● **Direction a**
Rewrite the records as a numbered list from their first line through the line containing "109: (233, 85)", leaving out blank lines.

During a hearing held on Oct. 3, the City of Ocala was granted a ten-day extension by Judge Robert W. Hodges to send refund checks to 4,000 businesses who paid a fire service fee that was later ruled illegal after missing a court-ordered time frame.

The attorney representing the city, Jason A. Zimmerman, who filed the Motion for Extension on behalf of the city told Judge Hodges that all residential accounts who had received the final hearing notice had received a refund check.

The attorney for the city, Zimmerman also told Judge Hodges during the hearing that the Notice Co. had reported fraud in the way of unauthorized deposit settlement funds. Zimmerman indicated he would provide the specifics of those fraudulent transactions to attorney for class.

Judge Hodges recommended that the attorneys to supply unauthorized deposits of settlement funds also to law enforcement.

According to an email obtained by the Gazette from the firm representing the city to the attorney for the class Derek Schroth, 59,927 checks had been sent out “for a total amount of $50,192,198.15. Of that, $39,536,968.46 has actually been cashed.”

The city’s motion was heard after it missed the court’s time frame to issue initial refunds within 60 days of a judge’s May 16 order.

The $80 million in court-ordered refunds stem from a class-action suit filed in 2014 over the roughly $15 a month that more than 89,000 Ocala residents and businesses who paid much higher rate based on square foot for fire services as an add on to their Ocala Electric Utility bills.

During the trial, the city’s attorney argued Ocala had implemented the tax in 2006 to spread the cost of fire services across a broad group of citizens, some of whom would not typically be paying for the services because they did not own property or were tax-exempt. An appellate court found the fees constituted an illegal tax, and a judge ordered the city to refund the nearly $80 million in fees that was collected from utility customers over the eight years.

It seems to be the largest illegal tax refund ever ordered by the courts in the State of Florida.

The city contracted with The Notice Company, Inc. of Massachusetts to administer the refunds. Under the contract, the company is responsible for “providing notice and distributing payments to eligible Class Members” and keeping track of when those notices are returned by mail.

Additionally, the company was responsible for creating and maintaining a website, setting up toll-free phone lines, and monitoring and responding to emails about refunds.

Emory Roberts, Interim Chief Financial Officer, reported to the city council in an Aug. 16 meeting that the company had been overwhelmed by the number of calls for refunds and has been unable to respond to residents’ messages.

According to the agreement with the Notice Company, after class members receive their initial checks, a new bank account will be set up with the remainder of the proceeds and the company will prepare a database listing class members who cashed their checks.

Whatever is left over from the $80 million after the company is unable to locate all the claimants, the class members who cashed their checks will be entitled to a second distribution “on a pro rata basis subject to a cap of 100% refund to each Class Member between First and Second distributions.”

The city states in its motion that “based on the current claims submissions and the verified addresses, the city anticipates that the Class Members will receive the second distribution in 2023 for the full amount of their refund.”

Any remaining balance undistributed will revert to the city once a one-year claim period has passed.

● **Given information**
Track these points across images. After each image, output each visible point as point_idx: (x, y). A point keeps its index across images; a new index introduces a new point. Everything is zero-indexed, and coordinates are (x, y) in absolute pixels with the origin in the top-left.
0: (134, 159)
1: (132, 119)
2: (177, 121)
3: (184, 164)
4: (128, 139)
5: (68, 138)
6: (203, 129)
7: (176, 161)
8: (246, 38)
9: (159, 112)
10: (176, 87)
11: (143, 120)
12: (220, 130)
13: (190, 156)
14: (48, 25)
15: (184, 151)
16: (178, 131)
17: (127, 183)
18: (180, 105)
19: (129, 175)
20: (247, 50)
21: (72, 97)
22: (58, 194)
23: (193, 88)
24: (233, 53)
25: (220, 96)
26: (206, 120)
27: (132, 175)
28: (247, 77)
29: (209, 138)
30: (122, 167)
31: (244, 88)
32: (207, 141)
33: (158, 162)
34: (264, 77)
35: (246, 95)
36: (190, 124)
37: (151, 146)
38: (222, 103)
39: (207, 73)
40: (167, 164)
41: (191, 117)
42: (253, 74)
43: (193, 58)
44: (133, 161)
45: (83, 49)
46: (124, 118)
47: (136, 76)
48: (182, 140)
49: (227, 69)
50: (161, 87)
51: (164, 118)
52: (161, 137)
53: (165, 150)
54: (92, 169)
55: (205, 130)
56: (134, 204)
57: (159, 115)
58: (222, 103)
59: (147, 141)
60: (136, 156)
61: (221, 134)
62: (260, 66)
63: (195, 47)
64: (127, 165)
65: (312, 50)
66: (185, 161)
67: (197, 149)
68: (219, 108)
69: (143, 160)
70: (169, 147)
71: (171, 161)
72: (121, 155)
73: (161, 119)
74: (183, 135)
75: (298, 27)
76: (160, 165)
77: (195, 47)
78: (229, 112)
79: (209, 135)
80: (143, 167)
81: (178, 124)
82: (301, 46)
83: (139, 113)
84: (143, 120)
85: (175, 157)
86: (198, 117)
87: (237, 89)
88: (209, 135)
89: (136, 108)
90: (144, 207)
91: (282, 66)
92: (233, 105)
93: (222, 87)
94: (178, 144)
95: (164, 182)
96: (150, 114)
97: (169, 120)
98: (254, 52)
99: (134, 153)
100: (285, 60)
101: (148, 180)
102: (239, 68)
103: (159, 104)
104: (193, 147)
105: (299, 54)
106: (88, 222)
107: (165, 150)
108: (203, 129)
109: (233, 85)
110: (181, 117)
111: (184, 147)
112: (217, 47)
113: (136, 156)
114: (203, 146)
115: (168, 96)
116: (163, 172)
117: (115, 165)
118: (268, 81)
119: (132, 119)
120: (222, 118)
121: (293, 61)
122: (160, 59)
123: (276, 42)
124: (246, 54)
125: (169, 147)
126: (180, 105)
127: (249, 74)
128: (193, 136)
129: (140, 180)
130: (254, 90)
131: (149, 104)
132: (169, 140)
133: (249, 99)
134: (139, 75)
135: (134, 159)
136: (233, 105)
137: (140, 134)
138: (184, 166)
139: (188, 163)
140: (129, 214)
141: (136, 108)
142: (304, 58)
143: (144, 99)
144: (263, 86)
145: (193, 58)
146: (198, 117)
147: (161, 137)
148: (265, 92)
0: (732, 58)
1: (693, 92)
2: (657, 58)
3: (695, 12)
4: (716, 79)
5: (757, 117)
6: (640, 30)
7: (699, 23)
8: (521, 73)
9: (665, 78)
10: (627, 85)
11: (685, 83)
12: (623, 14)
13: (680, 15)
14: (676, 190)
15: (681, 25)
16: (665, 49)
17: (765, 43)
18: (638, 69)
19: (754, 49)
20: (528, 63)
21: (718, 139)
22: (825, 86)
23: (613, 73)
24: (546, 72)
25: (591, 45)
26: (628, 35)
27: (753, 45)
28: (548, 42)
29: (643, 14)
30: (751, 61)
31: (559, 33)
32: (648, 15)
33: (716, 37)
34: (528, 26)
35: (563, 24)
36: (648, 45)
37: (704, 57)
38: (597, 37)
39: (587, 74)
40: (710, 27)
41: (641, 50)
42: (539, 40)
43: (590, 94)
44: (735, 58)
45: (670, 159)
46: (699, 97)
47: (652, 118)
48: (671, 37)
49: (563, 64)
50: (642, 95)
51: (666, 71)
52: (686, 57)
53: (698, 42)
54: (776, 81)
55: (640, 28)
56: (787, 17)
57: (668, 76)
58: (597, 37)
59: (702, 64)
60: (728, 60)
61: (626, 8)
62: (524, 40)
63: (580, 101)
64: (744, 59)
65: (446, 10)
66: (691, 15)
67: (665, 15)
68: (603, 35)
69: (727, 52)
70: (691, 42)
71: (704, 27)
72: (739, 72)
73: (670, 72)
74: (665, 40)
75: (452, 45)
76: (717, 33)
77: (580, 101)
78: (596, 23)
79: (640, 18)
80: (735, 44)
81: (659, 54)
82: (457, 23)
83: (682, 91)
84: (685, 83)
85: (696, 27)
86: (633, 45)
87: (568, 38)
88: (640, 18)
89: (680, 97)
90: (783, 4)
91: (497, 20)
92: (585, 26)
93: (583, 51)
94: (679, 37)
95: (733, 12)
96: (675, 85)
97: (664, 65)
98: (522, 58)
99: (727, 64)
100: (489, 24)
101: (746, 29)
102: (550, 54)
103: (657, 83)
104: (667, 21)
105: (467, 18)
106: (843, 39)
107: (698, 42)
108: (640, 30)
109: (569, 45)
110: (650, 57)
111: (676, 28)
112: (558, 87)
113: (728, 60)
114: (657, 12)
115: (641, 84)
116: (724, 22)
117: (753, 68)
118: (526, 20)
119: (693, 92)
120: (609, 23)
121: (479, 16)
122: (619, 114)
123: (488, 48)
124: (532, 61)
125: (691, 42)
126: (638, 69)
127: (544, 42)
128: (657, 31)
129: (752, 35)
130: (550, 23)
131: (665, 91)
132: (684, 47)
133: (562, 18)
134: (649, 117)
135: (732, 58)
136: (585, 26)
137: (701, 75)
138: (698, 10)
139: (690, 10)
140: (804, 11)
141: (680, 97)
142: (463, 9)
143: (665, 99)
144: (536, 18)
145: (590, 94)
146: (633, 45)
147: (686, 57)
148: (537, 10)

● **Direction b**
Answer these from the article on Ocala's fire fee refunds:
(i) Which judge granted the city's extension, and how many days did it add?
(ii) Which company did the city contract to administer the refunds?
(iii) According to the city's attorney at trial, in what year did Ocala implement the tax?

● **Exercise answer a**
1. Track these points across images. After each image, output each visible point as point_idx: (x, y). A point keeps its index across images; a new index introduces a new point. Everything is zero-indexed, and coordinates are (x, y) in absolute pixels with the origin in the top-left.
2. 0: (134, 159)
3. 1: (132, 119)
4. 2: (177, 121)
5. 3: (184, 164)
6. 4: (128, 139)
7. 5: (68, 138)
8. 6: (203, 129)
9. 7: (176, 161)
10. 8: (246, 38)
11. 9: (159, 112)
12. 10: (176, 87)
13. 11: (143, 120)
14. 12: (220, 130)
15. 13: (190, 156)
16. 14: (48, 25)
17. 15: (184, 151)
18. 16: (178, 131)
19. 17: (127, 183)
20. 18: (180, 105)
21. 19: (129, 175)
22. 20: (247, 50)
23. 21: (72, 97)
24. 22: (58, 194)
25. 23: (193, 88)
26. 24: (233, 53)
27. 25: (220, 96)
28. 26: (206, 120)
29. 27: (132, 175)
30. 28: (247, 77)
31. 29: (209, 138)
32. 30: (122, 167)
33. 31: (244, 88)
34. 32: (207, 141)
35. 33: (158, 162)
36. 34: (264, 77)
37. 35: (246, 95)
38. 36: (190, 124)
39. 37: (151, 146)
40. 38: (222, 103)
41. 39: (207, 73)
42. 40: (167, 164)
43. 41: (191, 117)
44. 42: (253, 74)
45. 43: (193, 58)
46. 44: (133, 161)
47. 45: (83, 49)
48. 46: (124, 118)
49. 47: (136, 76)
50. 48: (182, 140)
51. 49: (227, 69)
52. 50: (161, 87)
53. 51: (164, 118)
54. 52: (161, 137)
55. 53: (165, 150)
56. 54: (92, 169)
57. 55: (205, 130)
58. 56: (134, 204)
59. 57: (159, 115)
60. 58: (222, 103)
61. 59: (147, 141)
62. 60: (136, 156)
63. 61: (221, 134)
64. 62: (260, 66)
65. 63: (195, 47)
66. 64: (127, 165)
67. 65: (312, 50)
68. 66: (185, 161)
69. 67: (197, 149)
70. 68: (219, 108)
71. 69: (143, 160)
72. 70: (169, 147)
73. 71: (171, 161)
74. 72: (121, 155)
75. 73: (161, 119)
76. 74: (183, 135)
77. 75: (298, 27)
78. 76: (160, 165)
79. 77: (195, 47)
80. 78: (229, 112)
81. 79: (209, 135)
82. 80: (143, 167)
83. 81: (178, 124)
84. 82: (301, 46)
85. 83: (139, 113)
86. 84: (143, 120)
87. 85: (175, 157)
88. 86: (198, 117)
89. 87: (237, 89)
90. 88: (209, 135)
91. 89: (136, 108)
92. 90: (144, 207)
93. 91: (282, 66)
94. 92: (233, 105)
95. 93: (222, 87)
96. 94: (178, 144)
97. 95: (164, 182)
98. 96: (150, 114)
99. 97: (169, 120)
100. 98: (254, 52)
101. 99: (134, 153)
102. 100: (285, 60)
103. 101: (148, 180)
104. 102: (239, 68)
105. 103: (159, 104)
106. 104: (193, 147)
107. 105: (299, 54)
108. 106: (88, 222)
109. 107: (165, 150)
110. 108: (203, 129)
111. 109: (233, 85)

● **Exercise answer b**
(i) Judge Robert W. Hodges; ten days.
(ii) The Notice Company, Inc. of Massachusetts.
(iii) 2006.